Abstract

We compared the inhibition of HIV-1 reverse transcriptase (RT) by 1-[2',5'-bis-O-(t-butyldimethylsilyl)-beta-D-ribofuranosyl]-3'- spiro-5"-(4"-amino-1", 2"-oxathiole-2",2"-dioxide)-3-ethylthymine (TSAOe3T) and the nonnucleoside RT inhibitor (NNRTI) 9-aminonevirapine (9-NH2N). Both compounds were equally effective against p51/p66 heterodimeric RT RNA-dependent DNA polymerase activity, although TSAOe3T was a much better inhibitor of the p51/p51 and p66/p66 RT homodimers. Inhibition by TSAOe3T and 9-NH2N combinations was essentially additive.
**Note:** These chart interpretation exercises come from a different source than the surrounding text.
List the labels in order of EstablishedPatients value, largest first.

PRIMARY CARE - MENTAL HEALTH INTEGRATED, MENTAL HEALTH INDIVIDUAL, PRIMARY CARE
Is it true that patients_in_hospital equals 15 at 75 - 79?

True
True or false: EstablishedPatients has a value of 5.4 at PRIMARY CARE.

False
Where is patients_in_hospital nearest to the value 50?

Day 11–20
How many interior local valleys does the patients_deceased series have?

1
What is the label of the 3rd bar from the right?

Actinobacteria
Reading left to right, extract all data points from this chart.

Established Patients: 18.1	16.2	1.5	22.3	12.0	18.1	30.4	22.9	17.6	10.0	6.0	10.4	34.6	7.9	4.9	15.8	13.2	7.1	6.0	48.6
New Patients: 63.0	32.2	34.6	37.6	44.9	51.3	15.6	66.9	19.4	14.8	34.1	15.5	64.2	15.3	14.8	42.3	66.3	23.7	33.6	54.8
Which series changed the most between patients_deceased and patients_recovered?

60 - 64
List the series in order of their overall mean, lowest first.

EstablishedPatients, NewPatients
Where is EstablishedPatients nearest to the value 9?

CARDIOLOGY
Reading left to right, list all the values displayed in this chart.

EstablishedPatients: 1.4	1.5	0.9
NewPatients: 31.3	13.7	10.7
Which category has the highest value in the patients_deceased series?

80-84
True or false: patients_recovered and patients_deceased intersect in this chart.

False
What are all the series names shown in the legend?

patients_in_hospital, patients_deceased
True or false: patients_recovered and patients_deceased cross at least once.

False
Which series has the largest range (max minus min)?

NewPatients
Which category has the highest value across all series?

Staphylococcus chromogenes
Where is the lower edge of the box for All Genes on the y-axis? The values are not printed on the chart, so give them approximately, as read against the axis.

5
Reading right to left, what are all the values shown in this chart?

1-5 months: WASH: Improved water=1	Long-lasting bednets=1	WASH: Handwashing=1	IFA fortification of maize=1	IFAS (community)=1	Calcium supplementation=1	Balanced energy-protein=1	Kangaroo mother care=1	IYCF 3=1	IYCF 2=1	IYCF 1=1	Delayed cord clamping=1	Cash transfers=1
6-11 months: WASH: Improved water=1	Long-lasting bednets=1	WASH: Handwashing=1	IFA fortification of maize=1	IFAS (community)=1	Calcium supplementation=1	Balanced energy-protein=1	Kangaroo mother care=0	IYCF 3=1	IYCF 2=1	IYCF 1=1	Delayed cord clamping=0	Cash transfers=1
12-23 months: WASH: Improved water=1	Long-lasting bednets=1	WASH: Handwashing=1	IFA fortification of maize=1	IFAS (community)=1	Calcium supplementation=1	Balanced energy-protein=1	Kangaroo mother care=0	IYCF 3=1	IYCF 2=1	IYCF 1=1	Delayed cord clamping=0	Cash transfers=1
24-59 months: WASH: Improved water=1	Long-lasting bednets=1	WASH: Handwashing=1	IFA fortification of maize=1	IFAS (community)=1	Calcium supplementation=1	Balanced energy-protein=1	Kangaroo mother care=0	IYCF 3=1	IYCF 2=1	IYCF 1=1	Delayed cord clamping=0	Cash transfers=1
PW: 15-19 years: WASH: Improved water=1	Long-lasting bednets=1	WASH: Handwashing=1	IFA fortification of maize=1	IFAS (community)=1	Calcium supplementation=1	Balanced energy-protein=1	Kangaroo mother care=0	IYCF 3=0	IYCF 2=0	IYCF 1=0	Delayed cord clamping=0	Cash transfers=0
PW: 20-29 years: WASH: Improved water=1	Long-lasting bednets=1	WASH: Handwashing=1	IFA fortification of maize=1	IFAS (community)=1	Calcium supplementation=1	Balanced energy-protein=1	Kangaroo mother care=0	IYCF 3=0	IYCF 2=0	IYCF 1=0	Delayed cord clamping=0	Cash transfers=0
TSAOe3T did not protect either free RT or the RT-template/ primer-deoxynucleoside triphosphate ternary complex from irreversible inactivation by the photolabel 9-azidonevirapine. Slight protection of the RT-template/primer binary complex was noted, but only at high TSAOe3T/photolabel ratios. Analysis of RT polymerization product profiles under both continuous- and single-processive cycle conditions showed that 9-NH2N prevented the formation of full-length product with a corresponding accumulation of smaller polymerization products. In contrast, all products formed in the absence of inhibitor, including full-length product, were noted in TSAOe3T-inhibited reactions, albeit at reduced levels. TSAOe3T thus inhibits HIV-1 RT by a different mechanism than NNRTI such as nevirapine. Our data suggest that TSAOe3T and 9-NH2N interact differently with HIV-1 RT, perhaps by binding to distinct sites on the enzyme.